Diabetes: Added sugars, particularly in sugared drinks, cause high rises in blood sugar which can damage every cell in your body. To protect you from a high rise in blood sugar, your liver converts sugar almost immediately to a type of fat called triglycerides. Then the fatty triglyceride molecules are stored in your liver. Your liver is supposed to regulate blood sugar levels. When blood sugar levels rise, your pancreas releases insulin into your bloodstream and it lowers blood sugar levels by driving sugar from your bloodstream into your liver. However, when you have fat in your liver, the fat prevents the liver from accepting the sugar from your bloodstream and blood sugar levels remain high, which leads to diabetes. See Sugar-Added Foods Increase Diabetes Risk

Heart Attacks: High rises in blood sugar can punch holes in the inner linings of your arteries. The holes bleed and clot and start to form plaques in the arteries leading to your heart. Then a plaque can break off from the inner lining of a heart artery and travel down the ever-narrowing artery until it blocks the artery completely to cause a heart attack. Diabetes is the most common known cause of heart attacks.

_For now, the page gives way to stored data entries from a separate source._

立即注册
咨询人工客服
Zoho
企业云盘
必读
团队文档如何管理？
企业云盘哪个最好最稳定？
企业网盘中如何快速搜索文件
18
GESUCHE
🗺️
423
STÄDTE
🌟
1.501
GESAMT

Cancers: Every factor that is associated with a high rise in blood sugar is also associated with increased risk for many cancers: obesity, abdominal obesity, lack of exercise, lack of vitamin D and so forth. Normal cells feed on all foods, but cancers have damaged mitochondria so they have to get most of their energy from sugar. See A Cure for Cancer is Coming

Obesity: Almost 60 percent of North Americans are already overweight. Added sugars contribute the empty calories (calories with no other nutritional value) that are driving this epidemic of obesity.

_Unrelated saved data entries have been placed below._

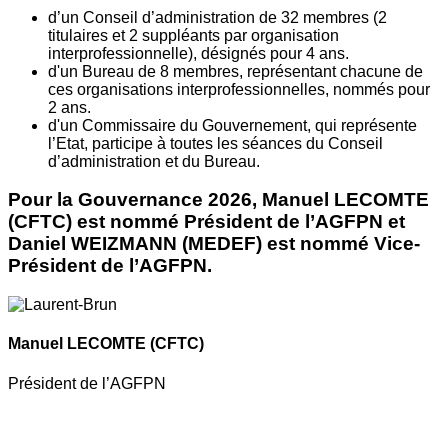
d’un Conseil d’administration de 32 membres (2
titulaires et 2 suppléants par organisation
interprofessionnelle), désignés pour 4 ans.
d'un Bureau de 8 membres, représentant chacune de
ces organisations interprofessionnelles, nommés pour
2 ans.
d'un Commissaire du Gouvernement, qui représente
l’Etat, participe à toutes les séances du Conseil
d’administration et du Bureau.
Pour la Gouvernance 2026, Manuel LECOMTE
(CFTC) est nommé Président de l’AGFPN et
Daniel WEIZMANN (MEDEF) est nommé Vice-
Président de l’AGFPN.
Manuel LECOMTE
(CFTC)
Président de l’AGFPN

The Worst Culprit: “Fruit” Drinks
An analysis of 203 “100 percent fruit” drinks (fruit juices, fruit drinks and smoothies) marketed to appeal to children found that almost half of them contained at least 19 grams (almost five teaspoons) of added sugar per serving, a full day’s recommended maximum amount of sugar for a child (BMJ Open, March 23, 2016). This study was done in the UK, but the results would probably be even worse in North America. The grocery store where we shop has an entire aisle devoted to sugar-added fruit drinks. Insidious advertising and labeling has convinced parents that these drinks are a healthful alternative to soft drinks.

My Recommendations
• Neither you nor your children should be drinking beverages with sugar in them, unless you are in the midst of prolonged, vigorous exercise. Instead, drink water and eat whole fresh fruit.
• Read the list of ingredients on all processed foods that you plan to buy and try to limit or avoid those that have added sugars.